Résurgence

Le texte du jour est tiré d’une consigne proposée par mon amie A. lors de notre dernier atelier. Nous devions partir d’un incipit. Pour les non-initiés, ce sont les premiers mots d’un manuscrit, d’un ouvrage ou les premières notes d’un ouvrage musical ou instrumental (merci monsieur Larousse). Parmi les propositions, j’ai choisi « C’est le moment de croire que j’entends des pas dans le couloir », se dit Bernard ». (Pour information, c’est le début d’un roman d’André Gide, « Les faux-monnayeurs »).

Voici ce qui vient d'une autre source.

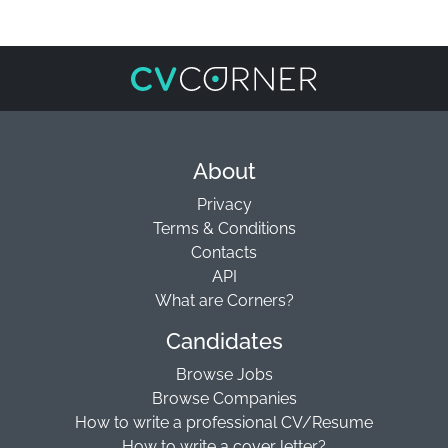
About
Privacy
Terms & Conditions
Contacts
API
What are Corners?
Candidates
Browse Jobs
Browse Companies
How to write a professional CV/Resume
How to write a cover letter?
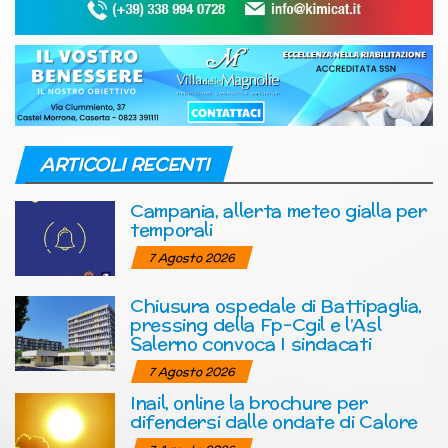
ARTICOLI RECENTI
Campania, allerta meteo gialla per
temporali
7 Agosto 2026
Chiusura ospedale di Battipaglia,
pressing della Fp-Cgil e l’Asl
Salerno convoca I sindacati
7 Agosto 2026
Inail, online la brochure per
difendersi dalle ondate di Calore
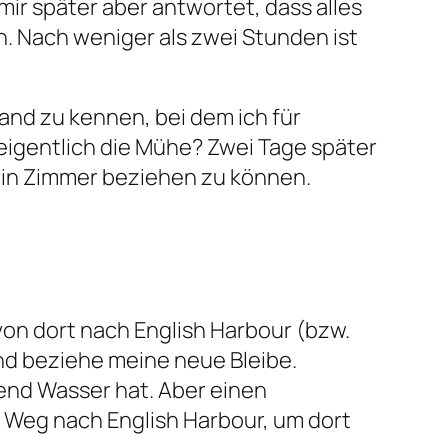
ir später aber antwortet, dass alles
en. Nach weniger als zwei Stunden ist
and zu kennen, bei dem ich für
eigentlich die Mühe? Zwei Tage später
 ein Zimmer beziehen zu können.
 von dort nach English Harbour (bzw.
nd beziehe meine neue Bleibe.
ßend Wasser hat. Aber einen
n Weg nach English Harbour, um dort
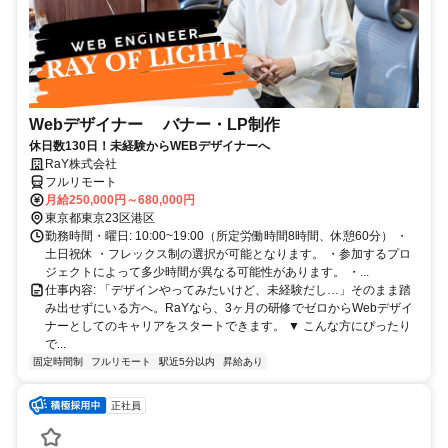
Webデザイナー バナー・LP制作
休日数130日！未経験からWEBデザイナーへ
RaY株式会社
フルリモート
月給250,000円～680,000円
東京都東京23区港区
勤務時間・曜日: 10:00~19:00（所定労働時間8時間、休憩60分） ・
土日祝休 ・フレックス制の選択が可能となります。 ・参加するプロ
ジェクトによって多少時間が異なる可能性があります。 ・...
仕事内容: 「デザインやってみたいけど、未経験だし…」そのまま踏
み出せずにいる方へ。RaYなら、3ヶ月の研修でゼロからWebデザイ
ナーとしてのキャリアをスタートできます。 ▼ こんな方にぴったり
で...
固定時間制
フルリモート
駅近5分以内
昇給あり
正社員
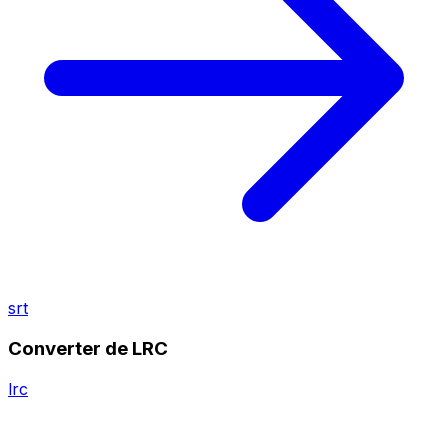
srt
Converter de LRC
lrc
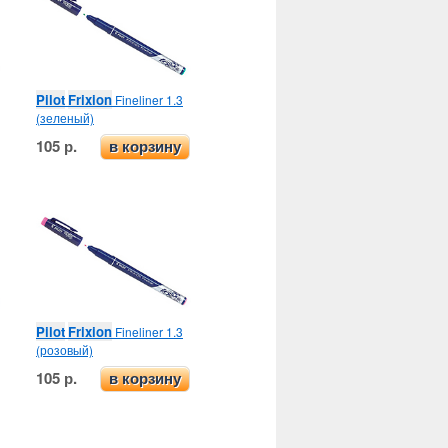
Pilot
Frixion
Fineliner 1.3
(зеленый)
105 р.
в корзину
Pilot
Frixion
Fineliner 1.3
(розовый)
105 р.
в корзину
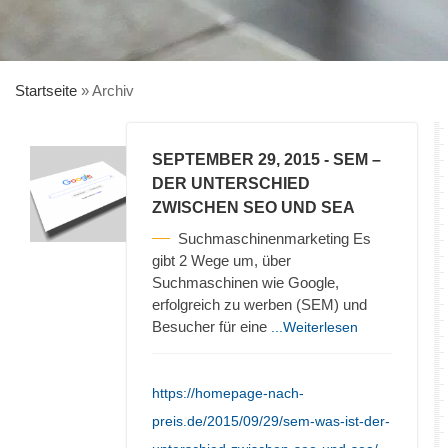
Startseite
»
Archiv
SEPTEMBER 29, 2015
- SEM –
DER UNTERSCHIED
ZWISCHEN SEO UND SEA
Suchmaschinenmarketing Es
gibt 2 Wege um, über
Suchmaschinen wie Google,
erfolgreich zu werben (SEM) und
Besucher für eine
...Weiterlesen
https://homepage-nach-
preis.de/2015/09/29/sem-was-ist-der-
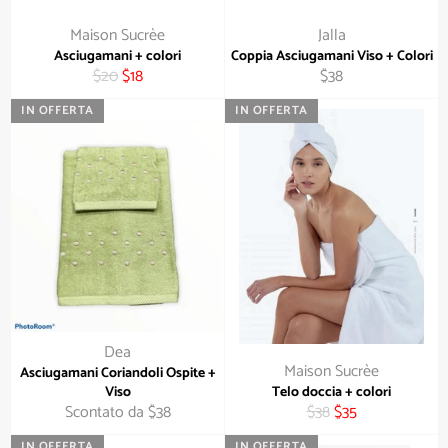
Maison Sucrèe
Jalla
Asciugamani + colori
Coppia Asciugamani Viso + Colori
Prezzo
Prezzo
Prezzo
$20
$18
$38
di
scontato
di
IN OFFERTA
IN OFFERTA
listino
listino
Dea
Maison Sucrèe
Asciugamani Coriandoli Ospite +
Viso
Telo doccia + colori
Prezzo
Prezzo
Scontato da $38
$38
$35
di
scontato
IN OFFERTA
IN OFFERTA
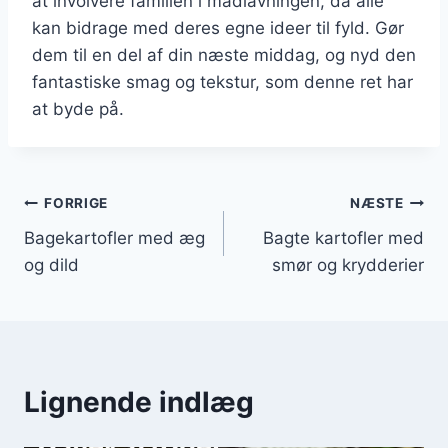
at involvere familien i madlavningen, da alle
kan bidrage med deres egne ideer til fyld. Gør
dem til en del af din næste middag, og nyd den
fantastiske smag og tekstur, som denne ret har
at byde på.
Indlægsnavigation
FORRIGE
NÆSTE
Bagekartofler med æg
Bagte kartofler med
og dild
smør og krydderier
Lignende indlæg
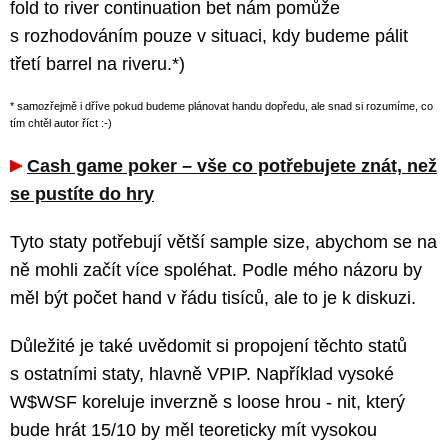
fold to river continuation bet nám pomůže
s rozhodováním pouze v situaci, kdy budeme pálit
třetí barrel na riveru.*)
* samozřejmě i dříve pokud budeme plánovat handu dopředu, ale snad si rozumíme, co
tím chtěl autor říct :-)
Cash game poker – vše co potřebujete znát, než
se pustíte do hry
Tyto staty potřebují větší sample size, abychom se na
ně mohli začít více spoléhat. Podle mého názoru by
měl být počet hand v řádu tisíců, ale to je k diskuzi.
Důležité je také uvědomit si propojení těchto statů
s ostatními staty, hlavně VPIP. Například vysoké
W$WSF koreluje inverzně s loose hrou - nit, který
bude hrát 15/10 by měl teoreticky mít vysokou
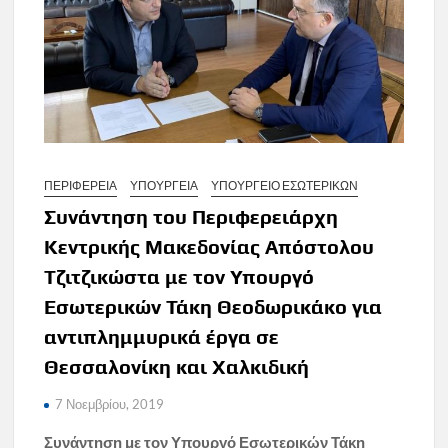
ΠΕΡΙΦΕΡΕΙΑ
ΥΠΟΥΡΓΕΙΑ
ΥΠΟΥΡΓΕΙΟ ΕΣΩΤΕΡΙΚΩΝ
Συνάντηση του Περιφερειάρχη
Κεντρικής Μακεδονίας Απόστολου
Τζιτζικώστα με τον Υπουργό
Εσωτερικών Τάκη Θεοδωρικάκο για
αντιπλημμυρικά έργα σε
Θεσσαλονίκη και Χαλκιδική
7 Νοεμβρίου, 2019
Συνάντηση με τον Υπουργό Εσωτερικών Τάκη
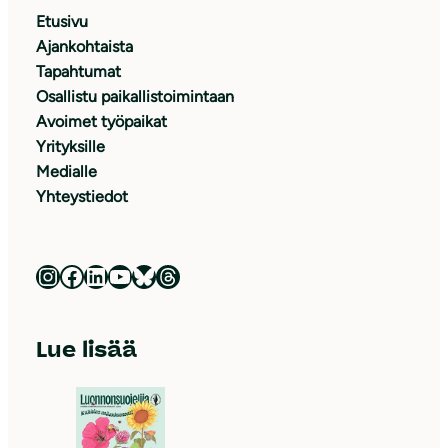
Etusivu
Ajankohtaista
Tapahtumat
Osallistu paikallistoimintaan
Avoimet työpaikat
Yrityksille
Medialle
Yhteystiedot
Luonnonsuojeluliitto Instagramissa
Luonnonsuojeluliitto Facebookissa
Luonnonsuojeluliitto LinkedInissä
Luonnonsuojeluliiton YouTube-kanava
Luonnonsuojeluliitto Blueskyssa
Luonnonsuojeluliitto Threadsissa
Lue lisää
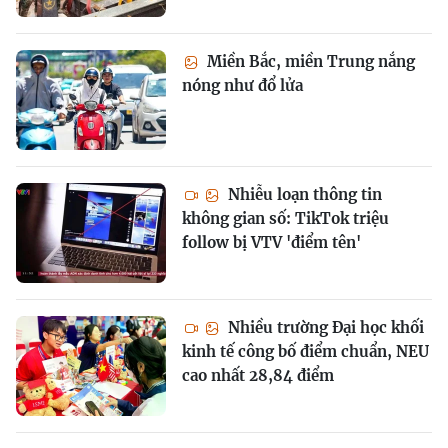
Miền Bắc, miền Trung nắng
nóng như đổ lửa
Nhiễu loạn thông tin
không gian số: TikTok triệu
follow bị VTV 'điểm tên'
Nhiều trường Đại học khối
kinh tế công bố điểm chuẩn, NEU
cao nhất 28,84 điểm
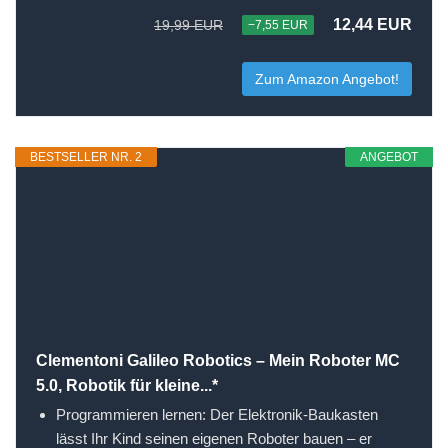
12,44 EUR
19,99 EUR
−7,55 EUR
Zum Amazon Angebot!
BESTSELLER NR. 2
ANGEBOT
Clementoni Galileo Robotics – Mein Roboter MC
5.0, Robotik für kleine...*
Programmieren lernen: Der Elektronik-Baukasten
lässt Ihr Kind seinen eigenen Roboter bauen – er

C’est le moment de croire que j’entends des pas dans le corridor, se dit Bernard. J’ai un planning très serré en matière de névroses. Si je ne le tiens pas, je risque de devenir sain d’esprit, et il nous faut éviter ça à tout prix, n’est-ce-pas ? Alors, à 17 heures précises chaque jour, je tends l’oreille et je me concentre jusqu’à ce que le bruit sec de tes talons me parvienne, d’abord étouffé, puis de plus en plus présent, jusqu’à en devenir assourdissant. Les bons jours, j’entends même la clé qui tourne dans la serrure, alors que la porte n’est même pas verrouillée, puis le grincement des gonds, la porte qui se referme, un peu sèchement. Puis tes pas décidés dans le couloir, qui se rapprochent de plus en plus. Je fais durer ce moment plus que s’il se produisait réellement, pour profiter de chaque seconde. Tu es enfin de retour. Mon cœur bat un peu plus vite, ma bouche devient sèche. Si je reste bien concentré, peut-être que l’illusion se prolongera jusqu’à ce que la porte du salon s’ouvre et que tu arrives jusqu’à moi. Non, ce ne sera pas aujourd’hui. Le bruit s’atténue, les pas s’éloignent. La porte d’entrée se referme. Je suis de nouveau seul. Tu ne reviendras pas, je le sais. Mais chaque jour, à 17 heures précises, je continuerai à m’astreindre à cet exercice si divin. Ce numéro d’équilibriste avec ma raison où je tombe mais me relève toujours, pour réessayer, jour après jour, de le réaliser jusqu’au bout.